While Reilly is confident that the book will have strong popular appeal outside academia, he notes that it can make important contributions not only to traditional classroom instruction but also for use in settings such as experiential learning, internships, externships, and clinics. The book seeks to teach people how to grapple with issues of personal responsibility, professional responsibility and identity, and one’s obligation to care for people in the community and the wider world.

Transforming Negotiation underscores the important role played by Constitutional provisions such as the First Amendment and other legal rights and protections that ensure our right to fight for what we believe in, whether through political activism, elections, public protests, or court battles—all of which can be entwined with negotiation.

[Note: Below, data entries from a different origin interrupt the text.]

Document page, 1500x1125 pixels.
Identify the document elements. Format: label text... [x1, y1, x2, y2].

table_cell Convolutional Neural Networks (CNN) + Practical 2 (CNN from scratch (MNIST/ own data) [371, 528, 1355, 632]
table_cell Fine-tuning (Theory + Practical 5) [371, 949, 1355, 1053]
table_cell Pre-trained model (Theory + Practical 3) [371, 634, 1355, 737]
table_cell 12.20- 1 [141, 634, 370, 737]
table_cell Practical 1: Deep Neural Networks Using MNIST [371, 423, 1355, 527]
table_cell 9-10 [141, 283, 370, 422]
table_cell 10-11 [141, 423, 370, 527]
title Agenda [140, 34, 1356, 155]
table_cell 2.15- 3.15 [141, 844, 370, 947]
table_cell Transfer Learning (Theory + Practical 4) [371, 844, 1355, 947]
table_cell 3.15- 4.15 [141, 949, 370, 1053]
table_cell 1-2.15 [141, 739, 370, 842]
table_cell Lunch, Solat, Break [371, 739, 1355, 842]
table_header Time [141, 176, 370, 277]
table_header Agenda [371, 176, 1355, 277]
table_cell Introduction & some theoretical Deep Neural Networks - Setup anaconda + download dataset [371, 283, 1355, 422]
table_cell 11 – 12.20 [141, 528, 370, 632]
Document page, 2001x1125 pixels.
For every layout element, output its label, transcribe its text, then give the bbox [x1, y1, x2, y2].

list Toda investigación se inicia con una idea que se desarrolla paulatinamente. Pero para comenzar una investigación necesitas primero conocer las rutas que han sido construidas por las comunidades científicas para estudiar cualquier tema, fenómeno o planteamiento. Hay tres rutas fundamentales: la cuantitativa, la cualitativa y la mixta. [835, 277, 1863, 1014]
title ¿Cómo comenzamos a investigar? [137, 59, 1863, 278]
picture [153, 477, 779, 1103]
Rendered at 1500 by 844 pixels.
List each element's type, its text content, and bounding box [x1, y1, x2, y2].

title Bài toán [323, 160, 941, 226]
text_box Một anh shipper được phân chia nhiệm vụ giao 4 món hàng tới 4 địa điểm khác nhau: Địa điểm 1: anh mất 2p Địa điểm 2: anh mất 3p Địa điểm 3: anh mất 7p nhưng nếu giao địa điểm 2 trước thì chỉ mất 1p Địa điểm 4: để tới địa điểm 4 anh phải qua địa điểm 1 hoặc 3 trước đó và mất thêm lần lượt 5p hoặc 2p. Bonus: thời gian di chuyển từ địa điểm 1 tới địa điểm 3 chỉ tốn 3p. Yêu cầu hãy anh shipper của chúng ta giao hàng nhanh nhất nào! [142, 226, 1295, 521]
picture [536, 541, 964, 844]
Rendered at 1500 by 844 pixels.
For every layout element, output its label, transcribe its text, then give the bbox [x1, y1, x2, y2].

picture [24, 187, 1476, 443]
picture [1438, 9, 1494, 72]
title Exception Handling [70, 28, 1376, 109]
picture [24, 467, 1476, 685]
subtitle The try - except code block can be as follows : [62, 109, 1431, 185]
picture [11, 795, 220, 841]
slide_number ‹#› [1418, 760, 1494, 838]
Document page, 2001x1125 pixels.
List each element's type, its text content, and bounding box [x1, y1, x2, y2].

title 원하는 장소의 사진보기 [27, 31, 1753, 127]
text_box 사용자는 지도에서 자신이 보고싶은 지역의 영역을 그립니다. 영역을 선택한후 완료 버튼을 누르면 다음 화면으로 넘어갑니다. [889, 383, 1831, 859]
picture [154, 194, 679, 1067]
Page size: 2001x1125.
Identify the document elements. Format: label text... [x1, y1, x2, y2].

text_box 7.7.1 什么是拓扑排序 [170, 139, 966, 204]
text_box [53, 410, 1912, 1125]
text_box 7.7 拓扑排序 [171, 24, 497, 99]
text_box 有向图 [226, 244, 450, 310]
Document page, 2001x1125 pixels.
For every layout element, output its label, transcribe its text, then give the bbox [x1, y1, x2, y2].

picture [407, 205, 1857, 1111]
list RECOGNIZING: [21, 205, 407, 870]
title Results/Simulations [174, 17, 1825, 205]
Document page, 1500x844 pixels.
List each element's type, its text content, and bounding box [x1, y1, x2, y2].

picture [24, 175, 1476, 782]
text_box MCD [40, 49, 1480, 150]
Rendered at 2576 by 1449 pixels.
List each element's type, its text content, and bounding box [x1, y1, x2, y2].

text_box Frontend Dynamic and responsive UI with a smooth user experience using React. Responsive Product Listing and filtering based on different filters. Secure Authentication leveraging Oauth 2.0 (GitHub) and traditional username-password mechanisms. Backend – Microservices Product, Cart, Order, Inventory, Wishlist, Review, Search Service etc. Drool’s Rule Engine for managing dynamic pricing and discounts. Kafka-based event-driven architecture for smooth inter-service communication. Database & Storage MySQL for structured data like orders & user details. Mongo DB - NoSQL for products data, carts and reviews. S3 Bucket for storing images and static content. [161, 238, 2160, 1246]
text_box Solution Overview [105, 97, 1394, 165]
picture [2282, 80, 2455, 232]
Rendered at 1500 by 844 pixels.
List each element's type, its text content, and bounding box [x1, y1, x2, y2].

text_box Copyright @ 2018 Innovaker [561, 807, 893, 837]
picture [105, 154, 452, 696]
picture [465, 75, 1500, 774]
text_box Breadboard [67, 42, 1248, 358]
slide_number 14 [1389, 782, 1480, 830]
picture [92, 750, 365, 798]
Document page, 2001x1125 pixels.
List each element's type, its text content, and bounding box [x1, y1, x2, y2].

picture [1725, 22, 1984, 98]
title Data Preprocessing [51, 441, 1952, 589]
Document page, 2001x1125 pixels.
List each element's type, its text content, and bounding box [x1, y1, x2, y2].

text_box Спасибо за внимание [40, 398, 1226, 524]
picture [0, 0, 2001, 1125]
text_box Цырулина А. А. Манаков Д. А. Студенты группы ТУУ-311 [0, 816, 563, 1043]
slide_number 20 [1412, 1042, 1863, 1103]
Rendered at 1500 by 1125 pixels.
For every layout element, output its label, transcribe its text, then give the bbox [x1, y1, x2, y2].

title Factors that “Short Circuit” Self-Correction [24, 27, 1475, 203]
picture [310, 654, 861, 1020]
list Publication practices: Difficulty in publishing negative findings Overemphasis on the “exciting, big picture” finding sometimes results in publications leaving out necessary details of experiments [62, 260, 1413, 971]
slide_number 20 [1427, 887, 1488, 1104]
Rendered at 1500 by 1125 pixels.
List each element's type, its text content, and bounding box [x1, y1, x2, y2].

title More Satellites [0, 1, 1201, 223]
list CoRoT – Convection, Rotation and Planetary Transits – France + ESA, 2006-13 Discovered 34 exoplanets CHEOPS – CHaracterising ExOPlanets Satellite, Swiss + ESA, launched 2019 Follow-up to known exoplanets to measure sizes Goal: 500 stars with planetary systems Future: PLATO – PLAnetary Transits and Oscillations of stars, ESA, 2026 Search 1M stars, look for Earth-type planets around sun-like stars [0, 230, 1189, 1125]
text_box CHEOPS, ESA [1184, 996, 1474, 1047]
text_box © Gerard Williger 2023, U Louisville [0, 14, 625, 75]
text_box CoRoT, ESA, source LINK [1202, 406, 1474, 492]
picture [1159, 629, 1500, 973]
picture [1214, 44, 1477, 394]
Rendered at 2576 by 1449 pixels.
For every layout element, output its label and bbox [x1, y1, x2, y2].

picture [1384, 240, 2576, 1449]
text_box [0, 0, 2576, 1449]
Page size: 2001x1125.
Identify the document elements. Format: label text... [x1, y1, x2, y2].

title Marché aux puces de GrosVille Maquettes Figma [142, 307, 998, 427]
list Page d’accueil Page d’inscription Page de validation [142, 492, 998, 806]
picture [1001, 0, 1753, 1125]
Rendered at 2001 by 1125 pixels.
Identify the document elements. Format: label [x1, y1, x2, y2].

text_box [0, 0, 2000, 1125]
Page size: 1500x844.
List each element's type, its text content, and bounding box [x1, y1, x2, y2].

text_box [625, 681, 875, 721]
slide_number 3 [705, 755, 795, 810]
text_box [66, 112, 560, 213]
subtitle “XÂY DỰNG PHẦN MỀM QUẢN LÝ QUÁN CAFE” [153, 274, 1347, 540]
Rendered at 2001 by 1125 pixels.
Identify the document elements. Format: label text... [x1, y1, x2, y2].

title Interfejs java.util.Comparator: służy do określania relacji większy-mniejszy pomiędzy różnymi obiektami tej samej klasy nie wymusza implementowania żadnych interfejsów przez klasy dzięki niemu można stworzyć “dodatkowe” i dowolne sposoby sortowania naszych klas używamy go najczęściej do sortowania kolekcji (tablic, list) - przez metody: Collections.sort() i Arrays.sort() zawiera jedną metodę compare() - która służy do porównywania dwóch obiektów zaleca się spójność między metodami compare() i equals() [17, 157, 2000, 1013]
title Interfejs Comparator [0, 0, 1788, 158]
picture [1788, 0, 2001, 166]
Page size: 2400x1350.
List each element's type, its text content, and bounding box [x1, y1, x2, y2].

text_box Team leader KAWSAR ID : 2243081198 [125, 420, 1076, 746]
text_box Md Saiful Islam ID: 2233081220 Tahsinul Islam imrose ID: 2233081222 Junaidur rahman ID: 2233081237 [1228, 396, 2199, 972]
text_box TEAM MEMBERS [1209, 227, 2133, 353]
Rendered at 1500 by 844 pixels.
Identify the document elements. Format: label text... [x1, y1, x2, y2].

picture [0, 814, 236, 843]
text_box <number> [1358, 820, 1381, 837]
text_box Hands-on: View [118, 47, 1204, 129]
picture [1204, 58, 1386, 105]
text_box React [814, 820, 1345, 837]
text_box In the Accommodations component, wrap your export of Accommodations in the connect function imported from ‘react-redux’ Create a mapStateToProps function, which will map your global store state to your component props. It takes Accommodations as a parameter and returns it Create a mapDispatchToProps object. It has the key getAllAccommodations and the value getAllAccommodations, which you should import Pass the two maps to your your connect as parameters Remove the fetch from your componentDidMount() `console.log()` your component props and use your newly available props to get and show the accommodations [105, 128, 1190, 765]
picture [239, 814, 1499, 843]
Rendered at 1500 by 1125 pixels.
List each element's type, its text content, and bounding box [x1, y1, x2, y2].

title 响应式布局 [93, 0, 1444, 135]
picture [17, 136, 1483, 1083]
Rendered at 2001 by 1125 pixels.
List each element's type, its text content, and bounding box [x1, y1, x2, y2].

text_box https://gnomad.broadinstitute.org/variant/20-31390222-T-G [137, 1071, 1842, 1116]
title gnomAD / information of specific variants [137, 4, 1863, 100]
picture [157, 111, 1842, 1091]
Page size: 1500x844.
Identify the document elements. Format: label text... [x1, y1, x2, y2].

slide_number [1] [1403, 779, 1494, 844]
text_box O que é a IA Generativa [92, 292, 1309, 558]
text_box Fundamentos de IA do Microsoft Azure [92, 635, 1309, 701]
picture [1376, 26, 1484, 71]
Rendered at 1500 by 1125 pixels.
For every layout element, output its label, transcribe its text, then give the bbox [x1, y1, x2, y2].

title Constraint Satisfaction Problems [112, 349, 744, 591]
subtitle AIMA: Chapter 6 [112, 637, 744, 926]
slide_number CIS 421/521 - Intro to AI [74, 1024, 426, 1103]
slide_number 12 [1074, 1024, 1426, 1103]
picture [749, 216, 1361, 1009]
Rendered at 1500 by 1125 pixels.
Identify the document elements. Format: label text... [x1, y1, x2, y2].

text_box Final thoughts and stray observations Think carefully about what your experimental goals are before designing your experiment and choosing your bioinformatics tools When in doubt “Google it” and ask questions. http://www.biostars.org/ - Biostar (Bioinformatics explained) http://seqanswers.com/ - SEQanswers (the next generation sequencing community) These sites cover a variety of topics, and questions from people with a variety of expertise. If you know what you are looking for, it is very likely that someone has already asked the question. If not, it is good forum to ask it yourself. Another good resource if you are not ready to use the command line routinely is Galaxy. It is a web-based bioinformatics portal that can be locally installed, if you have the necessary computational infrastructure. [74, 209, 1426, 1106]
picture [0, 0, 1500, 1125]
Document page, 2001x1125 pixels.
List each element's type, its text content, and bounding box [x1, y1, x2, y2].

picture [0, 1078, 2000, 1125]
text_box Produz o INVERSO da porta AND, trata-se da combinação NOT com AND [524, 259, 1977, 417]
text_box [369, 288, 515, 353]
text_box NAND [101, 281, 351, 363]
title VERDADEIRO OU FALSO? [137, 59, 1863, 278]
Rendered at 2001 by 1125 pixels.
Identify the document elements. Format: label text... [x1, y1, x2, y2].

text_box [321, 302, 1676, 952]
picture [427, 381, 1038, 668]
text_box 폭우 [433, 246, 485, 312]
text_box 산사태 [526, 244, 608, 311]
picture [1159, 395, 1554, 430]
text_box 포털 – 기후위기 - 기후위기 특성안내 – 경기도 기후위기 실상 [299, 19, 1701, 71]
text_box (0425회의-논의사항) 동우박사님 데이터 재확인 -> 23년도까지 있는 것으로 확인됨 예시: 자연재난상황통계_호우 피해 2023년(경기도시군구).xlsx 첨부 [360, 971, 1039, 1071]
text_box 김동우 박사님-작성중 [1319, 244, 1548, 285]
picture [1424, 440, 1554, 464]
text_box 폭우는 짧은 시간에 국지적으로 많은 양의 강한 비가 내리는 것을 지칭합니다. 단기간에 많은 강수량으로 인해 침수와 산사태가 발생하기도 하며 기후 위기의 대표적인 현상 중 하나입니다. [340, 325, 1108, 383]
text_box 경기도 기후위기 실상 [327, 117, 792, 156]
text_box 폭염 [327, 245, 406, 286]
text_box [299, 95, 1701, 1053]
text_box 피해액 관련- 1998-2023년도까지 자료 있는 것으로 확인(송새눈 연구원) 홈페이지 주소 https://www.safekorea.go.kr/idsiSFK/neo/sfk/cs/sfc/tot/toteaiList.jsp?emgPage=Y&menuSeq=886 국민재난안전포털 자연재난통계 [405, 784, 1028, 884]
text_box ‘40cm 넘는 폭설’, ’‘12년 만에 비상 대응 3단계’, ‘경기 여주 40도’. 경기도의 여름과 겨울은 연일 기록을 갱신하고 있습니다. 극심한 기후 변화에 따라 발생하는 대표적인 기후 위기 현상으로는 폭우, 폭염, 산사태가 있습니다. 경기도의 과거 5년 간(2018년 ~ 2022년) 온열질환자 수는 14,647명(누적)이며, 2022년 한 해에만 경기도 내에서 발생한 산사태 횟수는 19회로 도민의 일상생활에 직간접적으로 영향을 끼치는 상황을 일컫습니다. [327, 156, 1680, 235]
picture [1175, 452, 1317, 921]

While in the past, Americans might have thought of our personal freedoms and Constitutional rights as inviolable, the current political climate has disabused us of such notions. It is essential that in times such as these, we heed Federman’s appeal to use our pedagogical and negotiation skills to make the world fairer, more just, and more inclusive; and to “[t]each those with power how to use their power to create more equitable futures.”